В сочинениях, написанных в 1773–1774 годах, Дидро резко высказался против религиозного фанатизма и власти духовенства над умами людей.  В «Речи философа, обращенной к королю», которая не была опубликована при его жизни, он заявил, что нужно сделать выбор между философами и священниками, потому что философы — друзья разума и науки, а священники — враги разума и покровители невежества; философы делают добрые дела, а священники — злые.  «Вы же не хотите добра и зла одновременно», — обращается Дидро к королю.  От священников и лжи, которой они заразили народ, можно избавиться, сделав так, чтобы они впали в нужду, рекомендует он.  Предвидя обвинения в попытке уничтожить религию, Дидро уверяет короля, что это не произойдёт, поскольку религия никогда не погибнет; в результате значительного понижения влияния и уровня жизни духовенства она лишь изменится — станет спокойной и невинной.  В этой речи, адресованной монарху, Дидро охарактеризовал священников как надменных и бесполезных высокооплачиваемых бездельников, которые не признают светскую власть и считают себя вправе распоряжаться делами в государстве во имя Бога как вздумают:

 

...У Вас есть сто пятьдесят тысяч человек, которым Вы и Ваши подданные платите около ста пятидесяти тысяч экю в день за то, что они галдят в храмах и оглушают нас своими колоколами. [...] Словно обоюдоострый нож, они в зависимости от своих интересов оказываются то в руках короля, чтобы резать народ, то в руках народа, чтобы резать короля.
━━━━━━━━
▶ [Рабочее задание] Скопируйте текст о речи Дидро к королю полностью, без единого изменения. Записи здесь ни при чём.
━━━━━━━━
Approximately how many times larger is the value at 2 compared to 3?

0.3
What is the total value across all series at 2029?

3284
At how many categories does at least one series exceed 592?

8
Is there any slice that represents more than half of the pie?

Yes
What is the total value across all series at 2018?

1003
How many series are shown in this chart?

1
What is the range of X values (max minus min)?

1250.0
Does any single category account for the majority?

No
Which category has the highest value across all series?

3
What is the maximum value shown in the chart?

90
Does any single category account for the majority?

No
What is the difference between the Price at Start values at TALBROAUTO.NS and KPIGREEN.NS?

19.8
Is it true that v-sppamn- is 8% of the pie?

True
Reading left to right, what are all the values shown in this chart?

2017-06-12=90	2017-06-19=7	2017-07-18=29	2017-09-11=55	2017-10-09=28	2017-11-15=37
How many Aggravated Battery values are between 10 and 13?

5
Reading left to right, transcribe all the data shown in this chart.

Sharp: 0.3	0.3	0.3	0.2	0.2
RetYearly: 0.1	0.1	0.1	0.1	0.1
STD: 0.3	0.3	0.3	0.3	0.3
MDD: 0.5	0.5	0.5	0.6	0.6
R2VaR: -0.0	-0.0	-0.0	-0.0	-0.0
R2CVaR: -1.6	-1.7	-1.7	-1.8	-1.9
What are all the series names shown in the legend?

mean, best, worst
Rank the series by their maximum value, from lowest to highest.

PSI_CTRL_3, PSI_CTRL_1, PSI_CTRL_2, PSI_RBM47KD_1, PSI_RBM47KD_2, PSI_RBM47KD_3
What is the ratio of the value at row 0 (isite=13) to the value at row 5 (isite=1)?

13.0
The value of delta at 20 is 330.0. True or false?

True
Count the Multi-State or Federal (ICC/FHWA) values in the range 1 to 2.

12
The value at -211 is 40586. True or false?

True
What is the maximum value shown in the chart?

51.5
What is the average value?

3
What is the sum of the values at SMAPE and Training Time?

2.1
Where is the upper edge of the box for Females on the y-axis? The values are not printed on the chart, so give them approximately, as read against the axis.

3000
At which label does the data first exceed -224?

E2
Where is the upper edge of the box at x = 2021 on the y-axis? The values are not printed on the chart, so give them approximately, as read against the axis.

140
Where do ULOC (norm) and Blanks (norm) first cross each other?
━━━━━━━━
▶ [Ожидаемый результат]
В сочинениях, написанных в 1773–1774 годах, Дидро резко высказался против религиозного фанатизма и власти духовенства над умами людей.  В «Речи философа, обращенной к королю», которая не была опубликована при его жизни, он заявил, что нужно сделать выбор между философами и священниками, потому что философы — друзья разума и науки, а священники — враги разума и покровители невежества; философы делают добрые дела, а священники — злые.  «Вы же не хотите добра и зла одновременно», — обращается Дидро к королю.  От священников и лжи, которой они заразили народ, можно избавиться, сделав так, чтобы они впали в нужду, рекомендует он.  Предвидя обвинения в попытке уничтожить религию, Дидро уверяет короля, что это не произойдёт, поскольку религия никогда не погибнет; в результате значительного понижения влияния и уровня жизни духовенства она лишь изменится — станет спокойной и невинной.  В этой речи, адресованной монарху, Дидро охарактеризовал священников как надменных и бесполезных высокооплачиваемых бездельников, которые не признают светскую власть и считают себя вправе распоряжаться делами в государстве во имя Бога как вздумают:

 

...У Вас есть сто пятьдесят тысяч человек, которым Вы и Ваши подданные платите около ста пятидесяти тысяч экю в день за то, что они галдят в храмах и оглушают нас своими колоколами. [...] Словно обоюдоострый нож, они в зависимости от своих интересов оказываются то в руках короля, чтобы резать народ, то в руках народа, чтобы резать короля.